▶ _Problem_: Copy the text of every record below line for line, leaving out the pictures.

▶ _Data to process_:
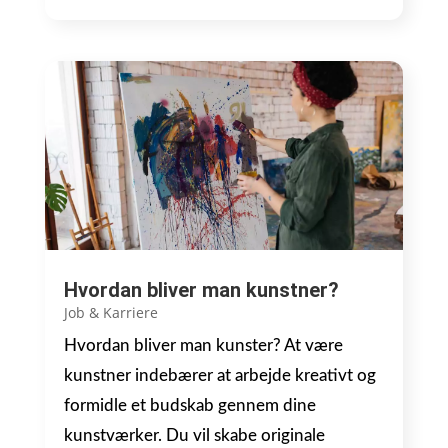
Hvordan bliver man kunstner?
Job & Karriere
Hvordan bliver man kunster? At være
kunstner indebærer at arbejde kreativt og
formidle et budskab gennem dine
kunstværker. Du vil skabe originale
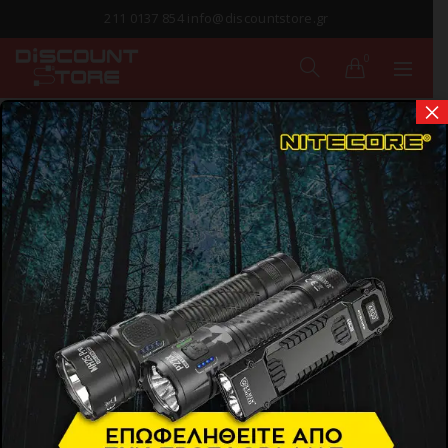
211 0137 854 info@discountstore.gr
0
×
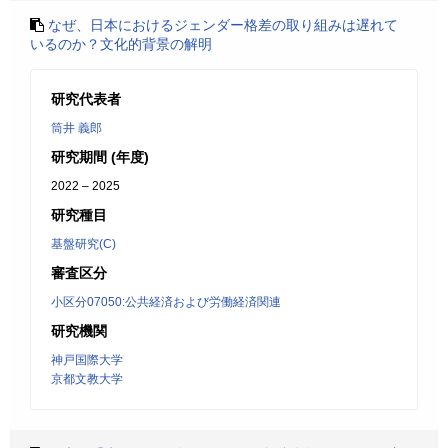
なぜ、日本におけるジェンダー格差の取り組みは遅れて
いるのか？文化的背景の解明
研究代表者
筒井 義郎
研究期間 (年度)
2022 – 2025
研究種目
基盤研究(C)
審査区分
小区分07050:公共経済および労働経済関連
研究機関
神戸国際大学
京都文教大学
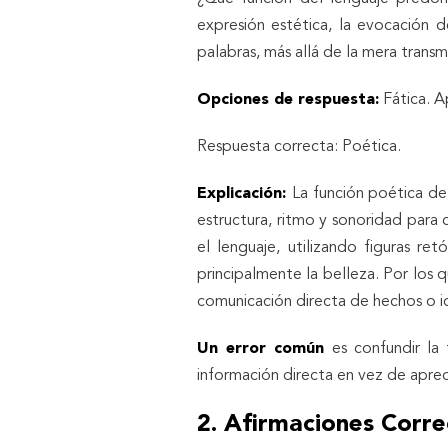
expresión estética, la evocación d
palabras, más allá de la mera transm
Opciones de respuesta:
Fática. A
Respuesta correcta: Poética.
Explicación:
La función poética de
estructura, ritmo y sonoridad para 
el lenguaje, utilizando figuras re
principalmente la belleza. Por los 
comunicación directa de hechos o i
Un error común
es confundir la 
información directa en vez de apreci
2. Afirmaciones Corr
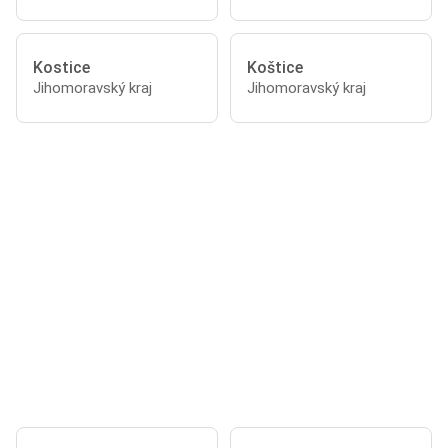
Kostice
Koštice
Jihomoravský kraj
Jihomoravský kraj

▶ _Task response_:
Hvordan bliver man kunstner?
Job & Karriere
Hvordan bliver man kunster? At være
kunstner indebærer at arbejde kreativt og
formidle et budskab gennem dine
kunstværker. Du vil skabe originale
211 0137 854 info@discountstore.gr
0
×
なぜ、日本におけるジェンダー格差の取り組みは遅れて
いるのか？文化的背景の解明
研究代表者
筒井 義郎
研究期間 (年度)
2022 – 2025
研究種目
基盤研究(C)
審査区分
小区分07050:公共経済および労働経済関連
研究機関
神戸国際大学
京都文教大学
expresión estética, la evocación d
palabras, más allá de la mera transm
Opciones de respuesta:
Fática. A
Respuesta correcta: Poética.
Explicación:
La función poética de
estructura, ritmo y sonoridad para 
el lenguaje, utilizando figuras re
principalmente la belleza. Por los 
comunicación directa de hechos o i
Un error común
es confundir la 
información directa en vez de apreci
2. Afirmaciones Corr
Kostice
Koštice
Jihomoravský kraj
Jihomoravský kraj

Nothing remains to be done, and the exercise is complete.